The 7 Most Common Customer Journey Mistakes
- Damian Miller

- Apr 20
- 2 min read
Customer journey mapping became very fashionable over the last decade.
Consultants love it. Workshops get booked. Walls get covered in sticky notes.
Huge diagrams appear showing every possible touchpoint a customer might experience and yet, in many organisations, those journey maps end up doing very little.
They get presented once…
Saved as a PDF…
Then quietly forgotten.
The problem isn’t the concept.
Customer journeys are incredibly useful. The problem is how they’re often done.
Here are the mistakes I see most often.
1. Mapping just internal processes instead of experiences
Many journey maps describe what the organisation does.
· The marketing campaign.
· The sales call.
· The onboarding process.
But customers don’t experience internal processes. They experience how those processes feel.
Confusing.
Slow.
Helpful.
Reassuring.
Etc
A journey map should capture the customer perspective, not just internal steps.
2. Trying to map everything
Some journey maps attempt to capture the entire lifecycle in extreme detail.
· Hundreds of touchpoints.
· Multiple channels.
· Endless complexity.
The result is a beautiful but unusable document.
The most useful journey maps focus on key moments. The moments where expectations are created, confirmed, or broken.
3. Forgetting the emotional side
Customer journeys aren’t just functional. They’re emotional.
Customers feel:
· Excited.
· Confused.
· Reassured.
· Frustrated.
Ignoring these emotional shifts means missing the real experience.
4. Creating maps nobody owns
Journey mapping workshops often involve many teams. Which is good.

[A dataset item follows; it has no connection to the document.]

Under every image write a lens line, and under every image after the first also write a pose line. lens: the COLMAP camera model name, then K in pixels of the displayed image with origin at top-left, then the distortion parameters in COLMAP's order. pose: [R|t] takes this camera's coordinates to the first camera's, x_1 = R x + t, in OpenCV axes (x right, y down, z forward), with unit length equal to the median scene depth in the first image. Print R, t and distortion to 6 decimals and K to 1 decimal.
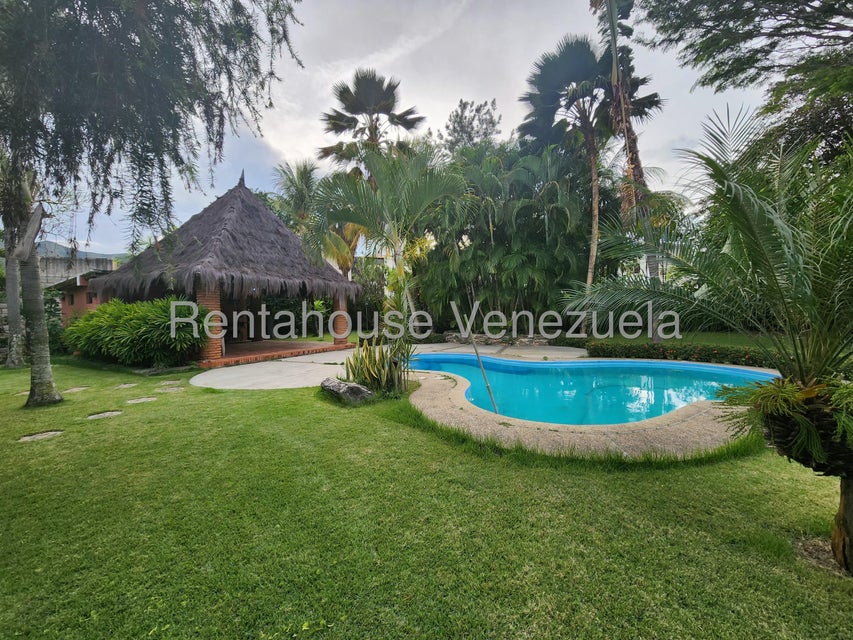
lens RADIAL K [[352.1, 0, 428.8], [0, 352.1, 318.0], [0, 0, 1]] dist [-0.000164, 0.001141]
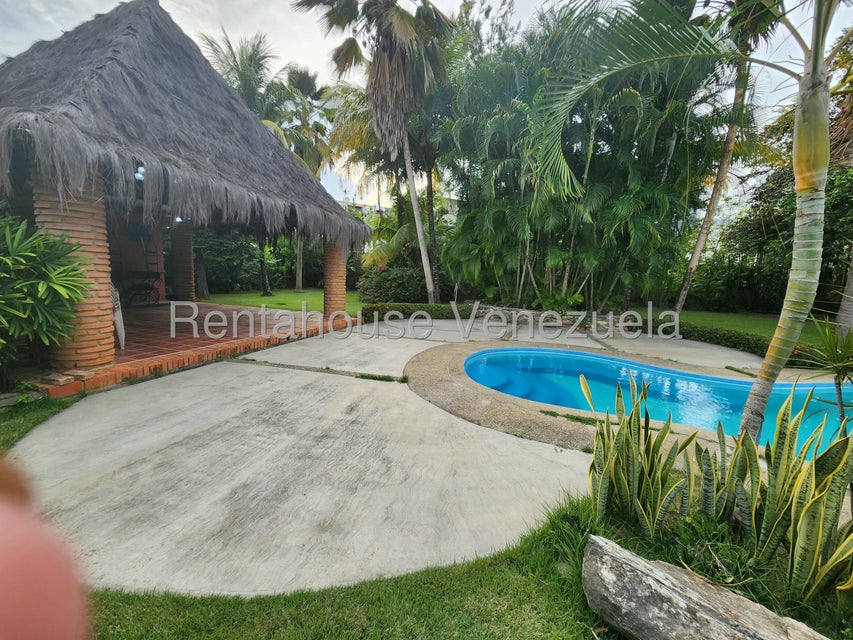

But afterwards nobody takes responsibility for improvements.
The map becomes an interesting discussion exercise rather than a change tool.
5. Treating all touchpoints equally
Not every moment matters equally. Some interactions are routine.

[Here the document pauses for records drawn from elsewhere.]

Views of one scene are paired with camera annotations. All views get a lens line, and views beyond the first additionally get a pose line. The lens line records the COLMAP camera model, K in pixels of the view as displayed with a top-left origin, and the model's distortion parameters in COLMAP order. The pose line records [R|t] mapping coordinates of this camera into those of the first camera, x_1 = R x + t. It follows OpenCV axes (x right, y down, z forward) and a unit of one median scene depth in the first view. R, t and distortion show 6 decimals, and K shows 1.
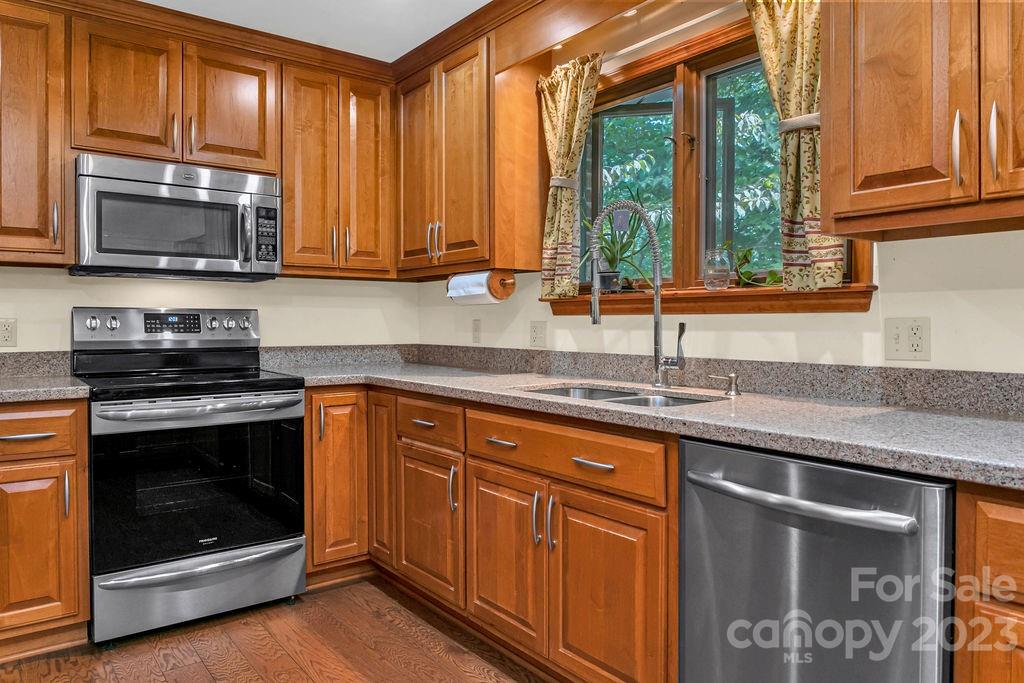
lens RADIAL K [[688.6, 0, 514.5], [0, 688.6, 332.7], [0, 0, 1]] dist [-0.006812, -0.004931]
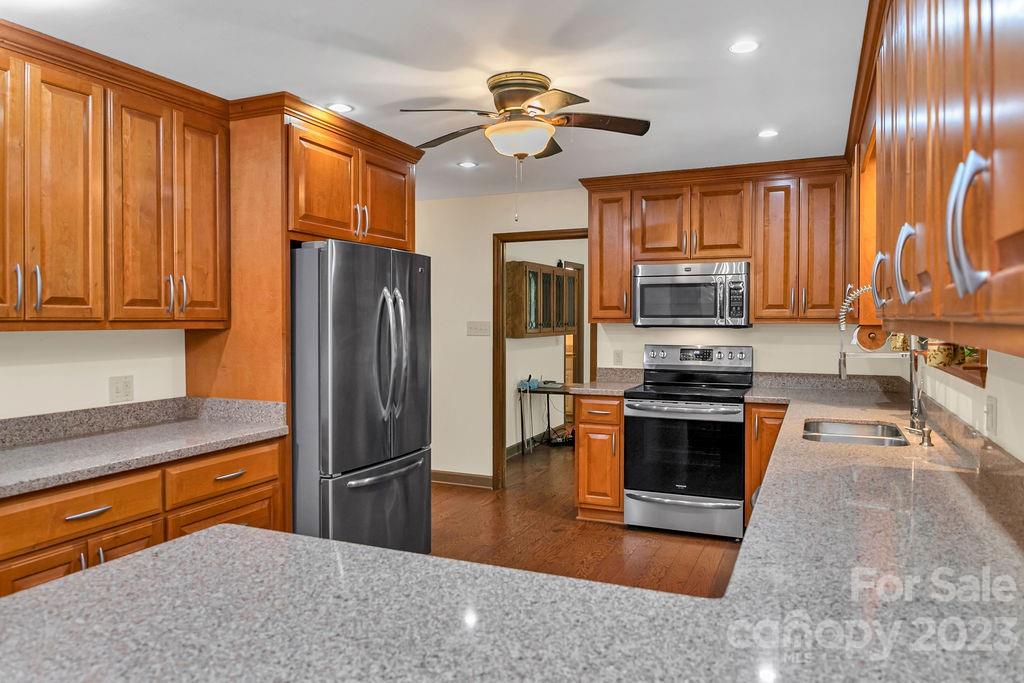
lens RADIAL K [[698.8, 0, 517.7], [0, 698.8, 329.6], [0, 0, 1]] dist [-0.017479, -0.004035]
pose [[0.479971, 0.015277, -0.877152, 0.831608], [-0.013811, 0.999856, 0.009857, -0.093616], [0.877176, 0.007383, 0.480112, -0.179384]]
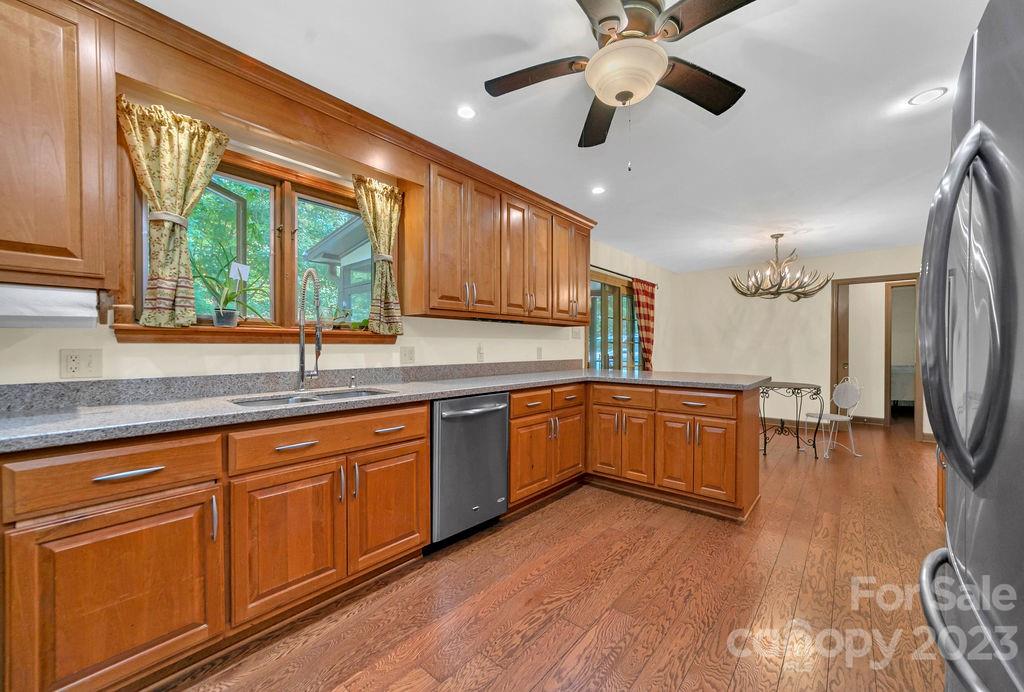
lens RADIAL K [[402.4, 0, 513.1], [0, 402.4, 351.1], [0, 0, 1]] dist [-0.002850, -0.000147]
pose [[-0.198741, -0.008874, 0.980012, -0.660520], [0.018020, 0.999757, 0.012707, -0.011883], [-0.979886, 0.020186, -0.198533, 0.617531]]
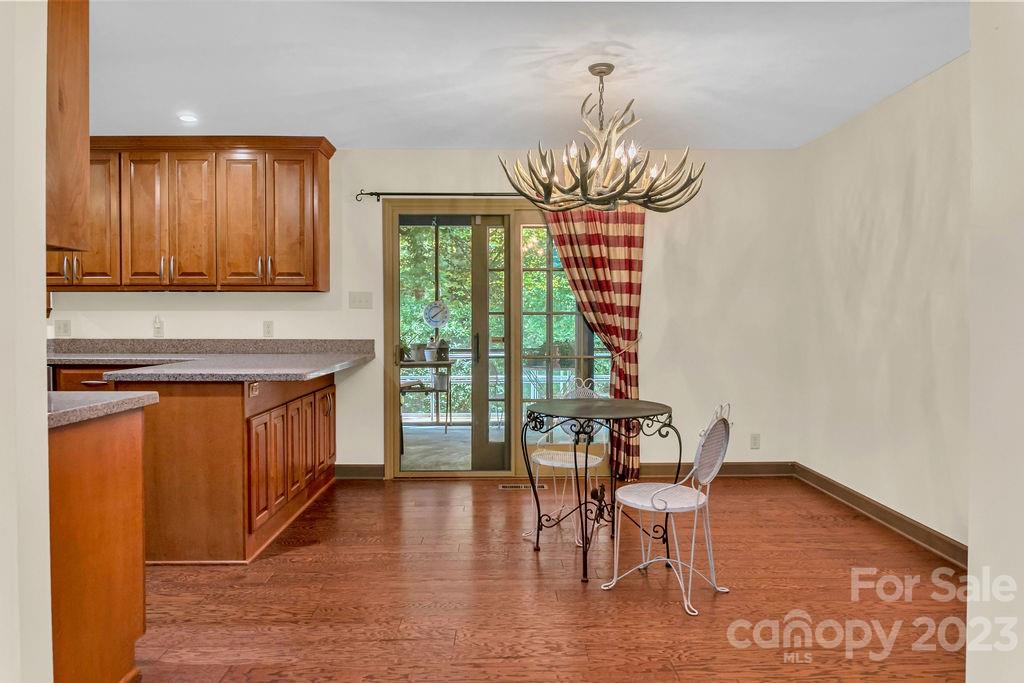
lens RADIAL K [[688.6, 0, 514.5], [0, 688.6, 332.7], [0, 0, 1]] dist [-0.006812, -0.004931]
pose [[0.600422, -0.012378, 0.799587, -0.360219], [0.012853, 0.999900, 0.005827, 0.023089], [-0.799580, 0.006779, 0.600522, -1.405619]]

Others shape the entire relationship.
Great journey work identifies the critical moments.
6. Ignoring onboarding
One of the most important parts of the journey is often overlooked.
The first few weeks of the relationship.
This is when customers decide: Did I make the right choice?
Poor onboarding creates problems that echo throughout the journey.
7. Never prioritising improvements
Perhaps the biggest mistake.
Organisations document the journey… but never decide what to fix first.
Without prioritisation, nothing changes. Journey mapping should answer one simple question:
Where are we losing customers without realising?
When it answers that question clearly, it becomes incredibly powerful.
When it doesn’t, it’s just a very large diagram.